*Assignment*. Search the records for the string "está". Copy each line where it occurs.

Source records
______
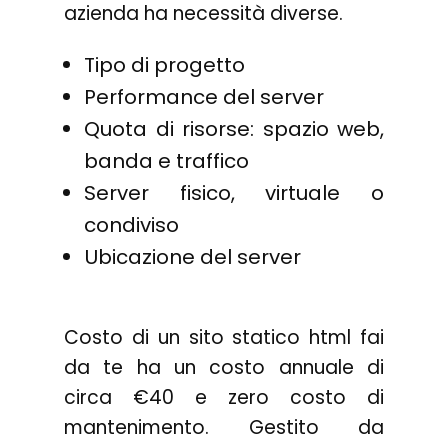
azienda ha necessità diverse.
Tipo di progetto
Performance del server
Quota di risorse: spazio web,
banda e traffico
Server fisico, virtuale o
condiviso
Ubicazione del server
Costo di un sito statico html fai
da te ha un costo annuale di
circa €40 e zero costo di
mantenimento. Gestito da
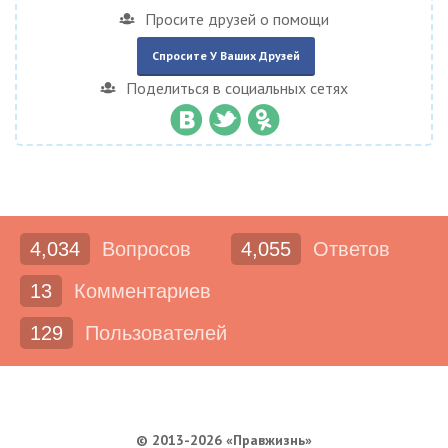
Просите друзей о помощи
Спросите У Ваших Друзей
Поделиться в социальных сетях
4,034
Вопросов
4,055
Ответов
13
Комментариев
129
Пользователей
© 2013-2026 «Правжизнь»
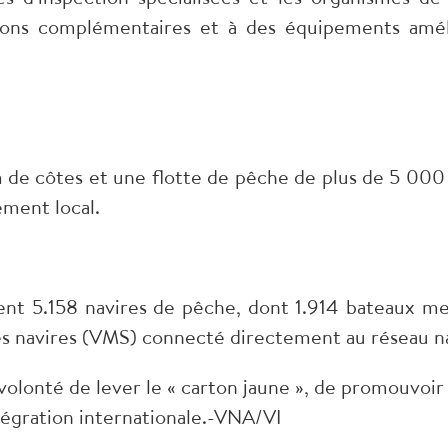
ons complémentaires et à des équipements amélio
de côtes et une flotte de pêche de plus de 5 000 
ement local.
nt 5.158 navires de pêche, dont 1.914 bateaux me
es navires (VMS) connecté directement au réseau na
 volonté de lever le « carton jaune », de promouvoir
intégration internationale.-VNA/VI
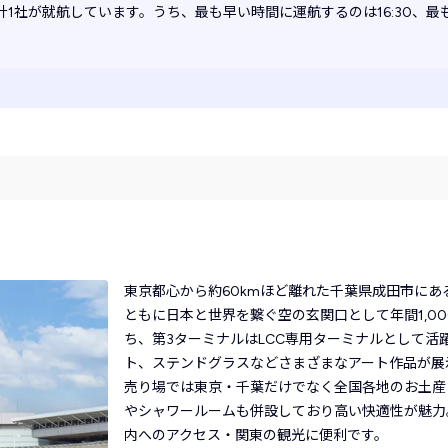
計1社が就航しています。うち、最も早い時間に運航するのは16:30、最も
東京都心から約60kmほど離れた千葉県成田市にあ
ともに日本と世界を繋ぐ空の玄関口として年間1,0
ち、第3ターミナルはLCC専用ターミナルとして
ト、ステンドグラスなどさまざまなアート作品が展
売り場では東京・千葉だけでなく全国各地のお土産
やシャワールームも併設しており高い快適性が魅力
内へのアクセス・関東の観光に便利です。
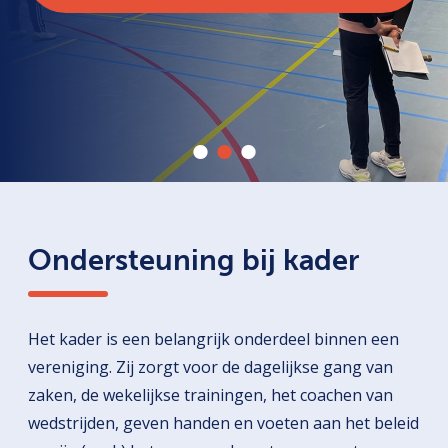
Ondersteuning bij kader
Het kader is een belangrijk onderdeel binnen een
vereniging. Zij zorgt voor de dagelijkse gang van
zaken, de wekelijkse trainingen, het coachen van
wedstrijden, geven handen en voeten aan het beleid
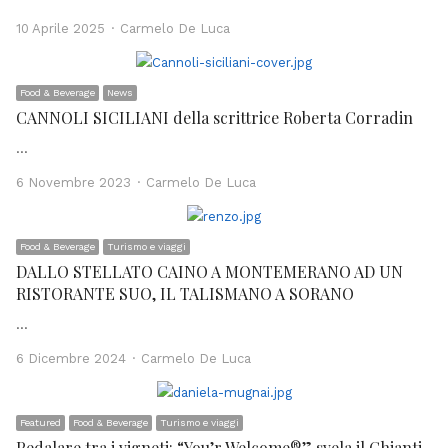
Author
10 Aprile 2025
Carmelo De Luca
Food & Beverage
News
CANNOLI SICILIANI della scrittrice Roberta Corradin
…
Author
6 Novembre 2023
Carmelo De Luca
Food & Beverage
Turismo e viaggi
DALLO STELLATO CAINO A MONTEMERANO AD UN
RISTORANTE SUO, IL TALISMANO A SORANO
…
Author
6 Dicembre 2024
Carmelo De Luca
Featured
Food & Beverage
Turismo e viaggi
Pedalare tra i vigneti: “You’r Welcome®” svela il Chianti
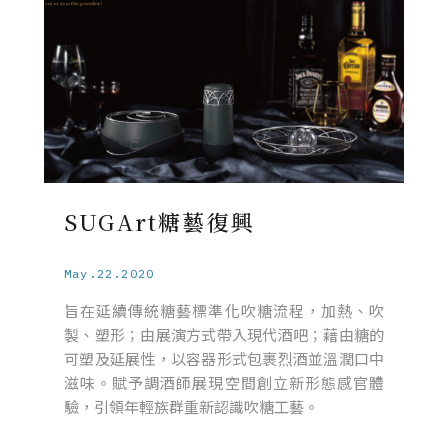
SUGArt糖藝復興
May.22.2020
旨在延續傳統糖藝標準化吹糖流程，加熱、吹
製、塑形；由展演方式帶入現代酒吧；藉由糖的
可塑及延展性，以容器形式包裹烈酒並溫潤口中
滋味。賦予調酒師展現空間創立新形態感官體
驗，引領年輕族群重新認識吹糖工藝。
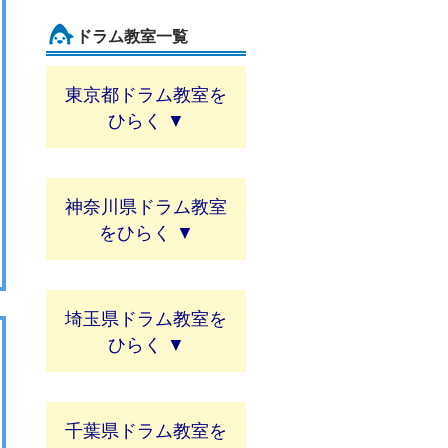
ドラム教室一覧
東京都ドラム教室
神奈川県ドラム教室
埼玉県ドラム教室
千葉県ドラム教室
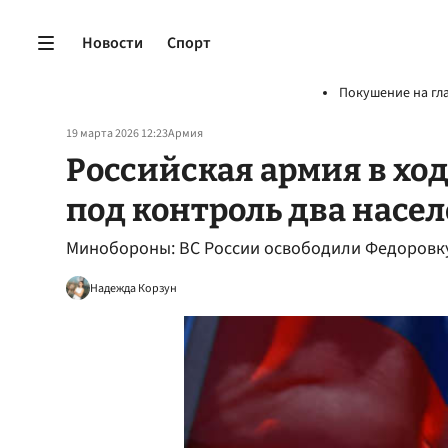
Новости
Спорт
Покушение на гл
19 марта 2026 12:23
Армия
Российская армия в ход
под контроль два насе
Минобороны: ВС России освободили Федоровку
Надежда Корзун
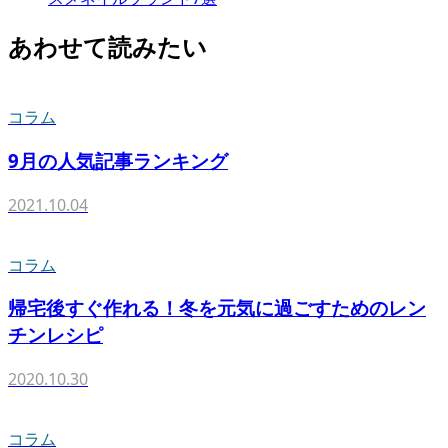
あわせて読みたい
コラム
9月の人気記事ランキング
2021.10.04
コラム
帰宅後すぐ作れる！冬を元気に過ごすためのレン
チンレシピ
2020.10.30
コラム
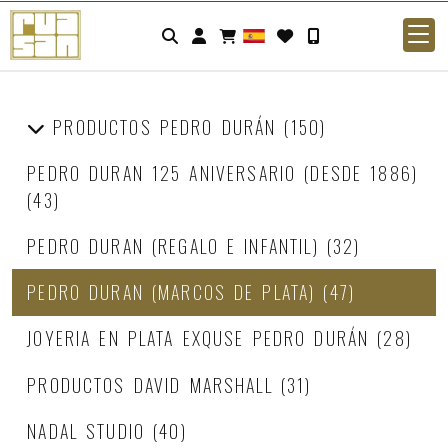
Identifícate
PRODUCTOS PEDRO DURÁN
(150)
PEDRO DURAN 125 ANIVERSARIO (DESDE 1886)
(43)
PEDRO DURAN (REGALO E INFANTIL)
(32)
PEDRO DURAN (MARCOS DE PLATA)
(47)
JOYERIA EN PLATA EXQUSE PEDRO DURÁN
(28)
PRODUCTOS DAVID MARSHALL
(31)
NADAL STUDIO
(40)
______
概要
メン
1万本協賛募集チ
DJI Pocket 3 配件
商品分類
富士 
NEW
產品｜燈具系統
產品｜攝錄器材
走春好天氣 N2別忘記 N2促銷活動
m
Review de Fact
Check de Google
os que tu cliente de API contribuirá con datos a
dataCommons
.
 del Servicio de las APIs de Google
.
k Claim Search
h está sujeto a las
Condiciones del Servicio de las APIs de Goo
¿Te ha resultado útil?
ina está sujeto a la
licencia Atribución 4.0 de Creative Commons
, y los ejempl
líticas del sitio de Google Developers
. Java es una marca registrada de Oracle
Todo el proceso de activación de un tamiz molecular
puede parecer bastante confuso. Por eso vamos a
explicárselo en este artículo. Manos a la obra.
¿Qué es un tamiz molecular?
______
*Solution*.
h está sujeto a las
ina está sujeto a la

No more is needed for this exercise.